Ведь северянка еще сама себя не считала образцовой мастерицей во всем, а оттого учила тщательно, отложив распри. Вспоминала, как учили ее саму, ходила выспрашивать старших. Девочки здесь с младых ногтей постигают тысячи мелочей, о которых, как оказалось, южанка не имеет представления. А учить должно так, чтобы работа не превращалась в изнуряющую обязанность, а оставалась тем, чем и должна быть: совместным времяпрепровождением на благо семьи и Холма в целом.
Что бы там ни думала мать Клевоца, мечтой Чеславы вовсе не было дворянство, скорее наоборот досадным недоразумением, испортившим отношения со свекровью.
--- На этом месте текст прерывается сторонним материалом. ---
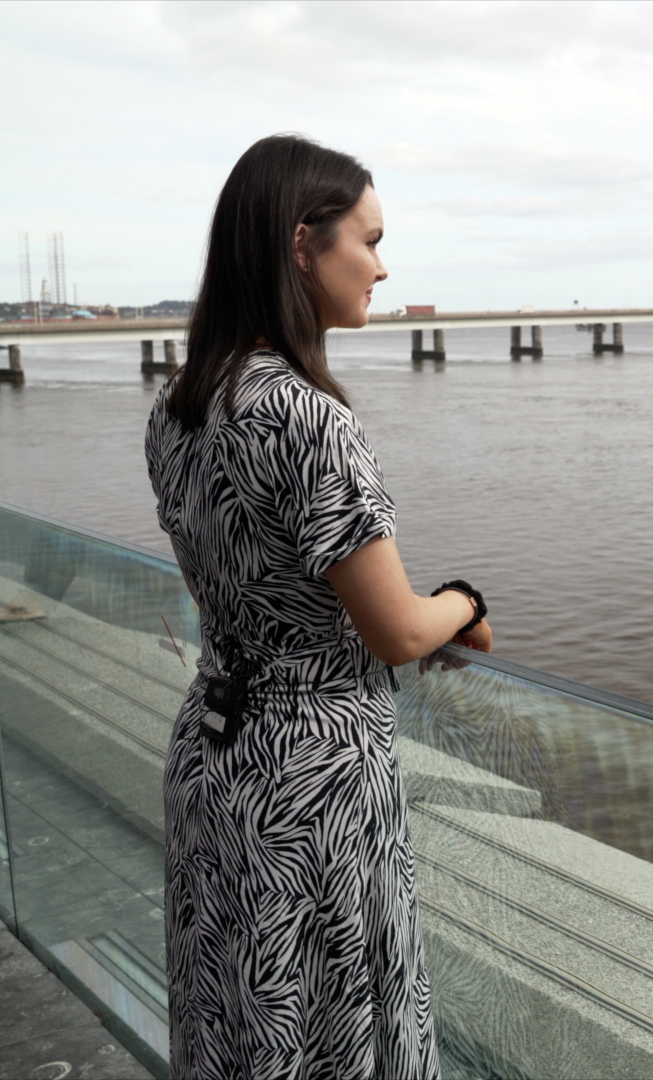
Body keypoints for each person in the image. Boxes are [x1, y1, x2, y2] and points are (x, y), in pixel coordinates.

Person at [145, 133, 488, 1079]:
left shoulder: (178, 411)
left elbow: (237, 586)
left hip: (215, 756)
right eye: (368, 241)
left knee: (240, 1016)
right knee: (340, 1026)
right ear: (304, 245)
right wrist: (464, 601)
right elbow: (395, 631)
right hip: (314, 775)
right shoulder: (307, 417)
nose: (382, 266)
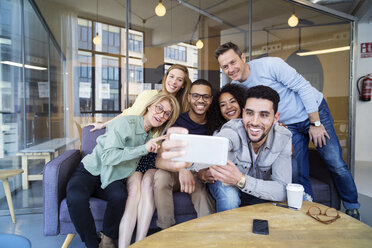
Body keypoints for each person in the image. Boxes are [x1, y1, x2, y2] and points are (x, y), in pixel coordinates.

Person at [214, 42, 360, 219]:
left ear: (243, 58)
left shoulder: (270, 65)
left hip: (313, 111)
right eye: (225, 66)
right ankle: (306, 211)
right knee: (297, 172)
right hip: (288, 125)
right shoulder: (238, 86)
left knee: (334, 161)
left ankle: (352, 206)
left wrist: (315, 123)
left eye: (233, 62)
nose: (230, 69)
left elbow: (303, 87)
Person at [66, 92, 180, 248]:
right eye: (159, 108)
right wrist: (143, 149)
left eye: (167, 113)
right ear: (148, 107)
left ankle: (108, 241)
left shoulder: (150, 138)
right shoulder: (126, 123)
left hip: (113, 175)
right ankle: (93, 244)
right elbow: (107, 157)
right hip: (91, 170)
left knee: (119, 197)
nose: (161, 115)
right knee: (75, 197)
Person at [206, 85, 292, 212]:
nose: (255, 122)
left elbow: (282, 190)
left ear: (275, 118)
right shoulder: (232, 129)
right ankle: (227, 231)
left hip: (250, 184)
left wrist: (241, 180)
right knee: (230, 198)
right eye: (250, 113)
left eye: (264, 115)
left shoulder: (283, 137)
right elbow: (216, 146)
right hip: (225, 181)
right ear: (243, 112)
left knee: (299, 199)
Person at [154, 79, 216, 229]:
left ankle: (210, 235)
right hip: (175, 171)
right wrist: (182, 168)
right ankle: (166, 231)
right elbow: (159, 160)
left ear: (211, 100)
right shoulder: (176, 121)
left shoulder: (214, 124)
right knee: (161, 177)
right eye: (195, 96)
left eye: (205, 97)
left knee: (201, 194)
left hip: (198, 173)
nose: (200, 100)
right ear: (188, 97)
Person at [89, 64, 191, 132]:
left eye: (179, 79)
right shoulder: (147, 95)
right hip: (135, 144)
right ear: (166, 77)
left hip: (157, 151)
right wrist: (103, 125)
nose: (173, 82)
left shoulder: (181, 108)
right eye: (171, 76)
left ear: (183, 84)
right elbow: (128, 114)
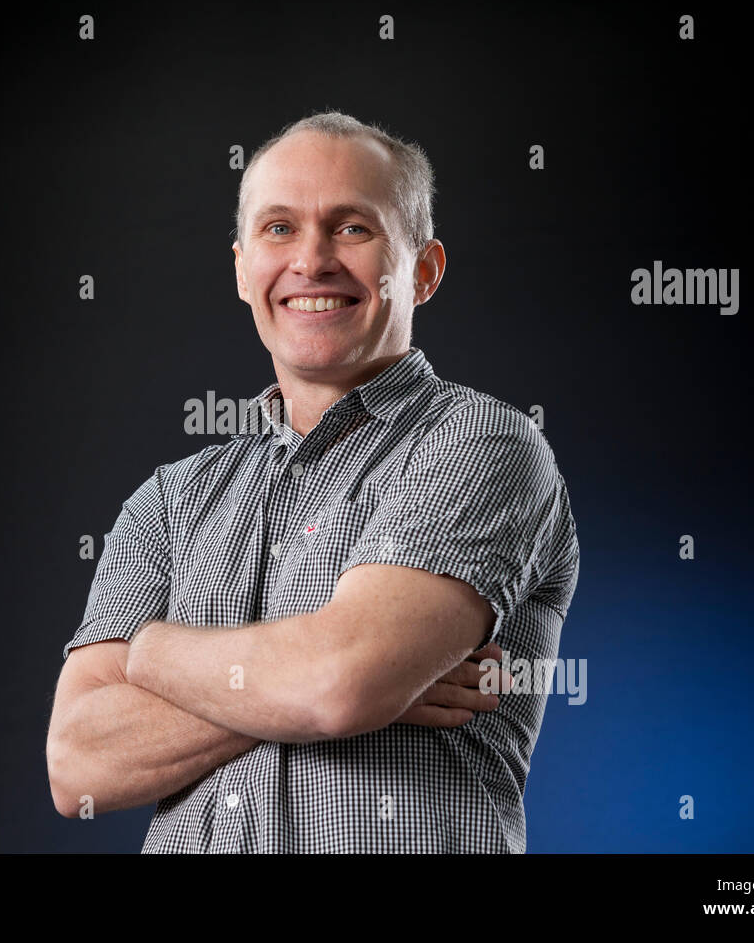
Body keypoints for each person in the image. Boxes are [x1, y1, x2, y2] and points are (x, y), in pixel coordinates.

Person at [46, 111, 580, 852]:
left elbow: (340, 683)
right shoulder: (168, 503)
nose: (312, 261)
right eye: (278, 229)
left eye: (353, 228)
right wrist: (343, 688)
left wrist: (152, 657)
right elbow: (78, 766)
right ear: (241, 269)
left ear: (423, 271)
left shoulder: (481, 444)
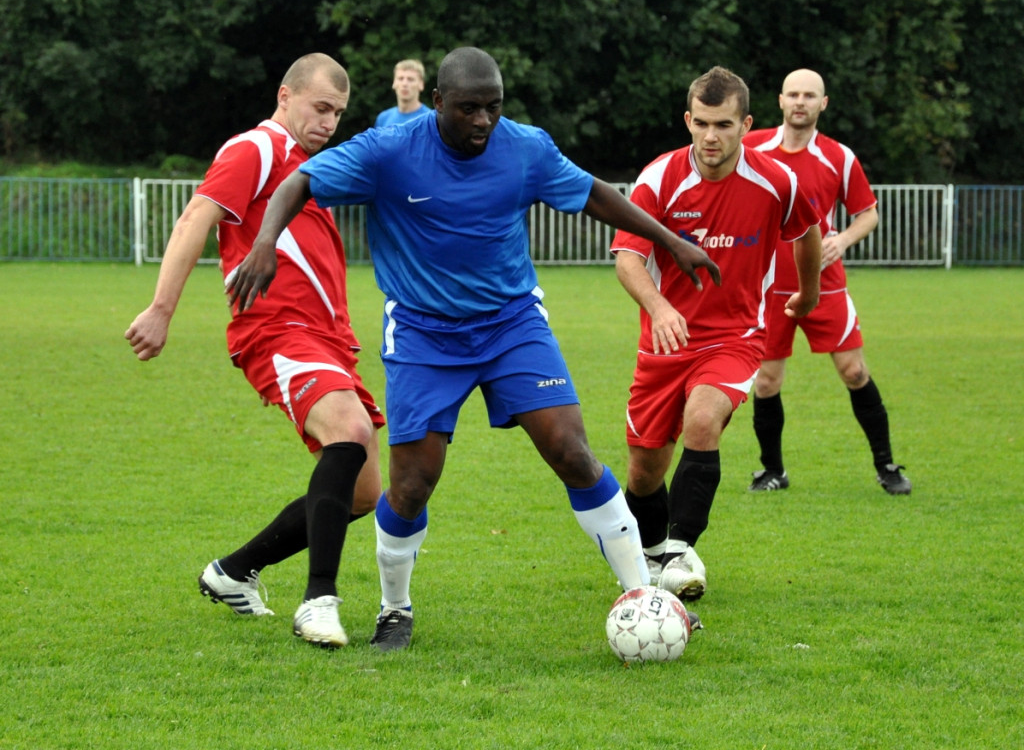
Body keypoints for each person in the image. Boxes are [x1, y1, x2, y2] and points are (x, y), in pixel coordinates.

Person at [226, 46, 721, 652]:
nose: (483, 121)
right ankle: (395, 608)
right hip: (422, 334)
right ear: (438, 104)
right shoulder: (390, 150)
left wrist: (671, 241)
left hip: (512, 325)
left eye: (493, 107)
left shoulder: (525, 147)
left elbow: (593, 193)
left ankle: (644, 592)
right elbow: (301, 179)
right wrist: (265, 242)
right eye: (468, 109)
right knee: (411, 485)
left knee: (571, 450)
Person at [124, 53, 385, 648]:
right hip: (275, 330)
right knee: (348, 431)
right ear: (285, 96)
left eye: (338, 113)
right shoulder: (256, 148)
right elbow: (197, 215)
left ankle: (232, 572)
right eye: (320, 107)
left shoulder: (308, 166)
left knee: (365, 490)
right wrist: (162, 309)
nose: (329, 122)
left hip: (327, 341)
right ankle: (319, 600)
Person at [611, 66, 822, 601]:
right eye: (701, 123)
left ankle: (680, 550)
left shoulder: (777, 180)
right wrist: (659, 308)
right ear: (687, 120)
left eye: (724, 125)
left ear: (746, 123)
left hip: (735, 336)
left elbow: (807, 231)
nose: (711, 136)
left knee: (703, 420)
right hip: (663, 344)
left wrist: (811, 293)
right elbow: (628, 258)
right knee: (643, 472)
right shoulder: (658, 179)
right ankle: (657, 556)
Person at [743, 69, 911, 495]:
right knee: (766, 382)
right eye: (793, 94)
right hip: (767, 288)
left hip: (825, 286)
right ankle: (772, 472)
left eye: (810, 96)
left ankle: (887, 467)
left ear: (824, 103)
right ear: (780, 100)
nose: (801, 102)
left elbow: (867, 212)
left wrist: (844, 239)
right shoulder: (749, 148)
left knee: (854, 371)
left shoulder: (839, 156)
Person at [374, 58, 432, 128]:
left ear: (421, 84)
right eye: (400, 78)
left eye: (410, 79)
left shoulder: (430, 120)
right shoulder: (383, 119)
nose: (404, 84)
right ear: (394, 83)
Ей с детства не давала покоя иная мечта - стать полноправной хозяйкой отдельного подворья, для чего дворянство вовсе не обязательно. А если Чеславе не суметь организовать совместный труд с традиционной долей общего веселья, в некотором роде развлечения, то и не видать ей в ближайшие годы собственного подворья, старики не попустят.
Но не только в работе пролетало время. О тайне - жречестве Изабеллы (целиком согласно со словами Раажа о новой жизни) - и впрямь считалось невместным расспрашивать, и сверстницы приняли Изабеллу в свой круг, не углубляясь в ее прошлое, - им было не в диковинку принимать новеньких. Снежки, лыжи, сказания были еще во время похода, но сейчас добавились смешные снежные изваяния, сани с бубенчиками, где девчат сопровождал Клевоц и другие молодые воины. С Клевоцем же катались на коньках по речному льду, что требовало виртуозного мастерства по сравнению со столичным катком. Находились, естественно, и многие другие забавы.